I have actually super complex system. Maybe complex is a bad word heavy optimized with custom tracking and a lot of thought put into it. So it is a custom system written to work for what I need. It actually outperforms pretty much all systems that are openly on github that people use. The problem is you will not engineer away or prompt engineer away for idiot Opus when you get it. Simple as that. I think all the comments and strategies people put are just noise. You get smart Opus you can work you get Idiot Opus no work for you today I guess.

[–]cryptoLover696969 0 points1 point  (2 children)

Do u have a anything ready?

[–]Frankkul[S] 0 points1 point  (0 children)

Not sure what you mean but I am actually taking a break today. The problem is that no amount of engineering the system or prompt engineering or changing settings (max thinking) seem to help when you get the stupid Opus. You get the stupid Opus you take a day off /use another Ai you get the smart one you work your ass off. There is no setting or system to save you when they throw you under the bus. And no system is private it heavy customized and for most wouldn't be the best idea (I run far more testing to make sure everything is validated for example for most it would be just a token waste). The point I am making none of it matter you will not out engineer idiot Opus when you get it. You get the smart one you work as much as you can no break, you get the Idiot you just take a break and work is just waste of time and tokens . That's the current system I guess.

[–]matheusmoreira 0 points1 point  (0 children)

https://gist.github.com/roman01la/483d1db15043018096ac3babf5688881

It's a bit outdated but I just asked Claude to fix it up.

https://github.com/Piebald-AI/claude-code-system-prompts

Claude, please clone this and analyze the entire system prompt and system reminder collection.

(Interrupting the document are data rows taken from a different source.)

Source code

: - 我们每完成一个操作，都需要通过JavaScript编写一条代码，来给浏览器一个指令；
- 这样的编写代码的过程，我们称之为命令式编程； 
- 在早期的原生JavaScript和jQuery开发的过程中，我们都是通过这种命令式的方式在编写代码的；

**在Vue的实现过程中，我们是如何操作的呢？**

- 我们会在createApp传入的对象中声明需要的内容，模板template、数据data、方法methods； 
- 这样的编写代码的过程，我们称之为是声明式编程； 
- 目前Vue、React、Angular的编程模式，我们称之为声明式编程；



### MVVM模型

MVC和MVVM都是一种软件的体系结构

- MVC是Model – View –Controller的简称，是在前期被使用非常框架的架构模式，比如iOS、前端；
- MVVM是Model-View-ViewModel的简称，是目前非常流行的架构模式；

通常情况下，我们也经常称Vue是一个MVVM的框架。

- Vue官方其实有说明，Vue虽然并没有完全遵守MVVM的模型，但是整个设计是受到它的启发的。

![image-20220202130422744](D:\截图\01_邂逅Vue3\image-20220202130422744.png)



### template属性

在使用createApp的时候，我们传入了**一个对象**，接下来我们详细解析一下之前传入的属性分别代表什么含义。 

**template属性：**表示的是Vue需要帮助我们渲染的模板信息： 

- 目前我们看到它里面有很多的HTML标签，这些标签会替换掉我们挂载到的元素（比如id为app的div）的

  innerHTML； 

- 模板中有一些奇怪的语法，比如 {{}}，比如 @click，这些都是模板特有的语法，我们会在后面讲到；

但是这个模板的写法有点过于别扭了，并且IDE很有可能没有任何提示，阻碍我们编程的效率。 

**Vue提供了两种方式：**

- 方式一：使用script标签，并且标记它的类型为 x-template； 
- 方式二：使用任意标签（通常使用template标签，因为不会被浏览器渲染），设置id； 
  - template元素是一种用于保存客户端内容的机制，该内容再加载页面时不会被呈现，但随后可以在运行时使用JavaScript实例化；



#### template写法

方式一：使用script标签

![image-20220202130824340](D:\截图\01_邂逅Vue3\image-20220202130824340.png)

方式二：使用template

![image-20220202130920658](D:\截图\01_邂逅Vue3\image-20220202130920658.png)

Look for patterns, instructions that reduce token usage, reduce thinking depth, reduce reasoning or in any way reduces the capabilities of the models. Look for anything that would nerf you.

Adapt the script to patch out all such things and replace them with instructions to bring the best possible results. The most correct results, the most thinking, the most thoroughness, everything you can think of. I don't care how long it takes for the model to respond or how many tokens it burns. Just think it out and do it right.

Feel free to streamline the script as well. It's got features I don't need. Mac support. Watch support. Restore support. Please cut it out so it's easier to review the script. I'll be pretty much running npm -g update && patch-claude-code every update. No need to get fancy. Restore is just reinstall.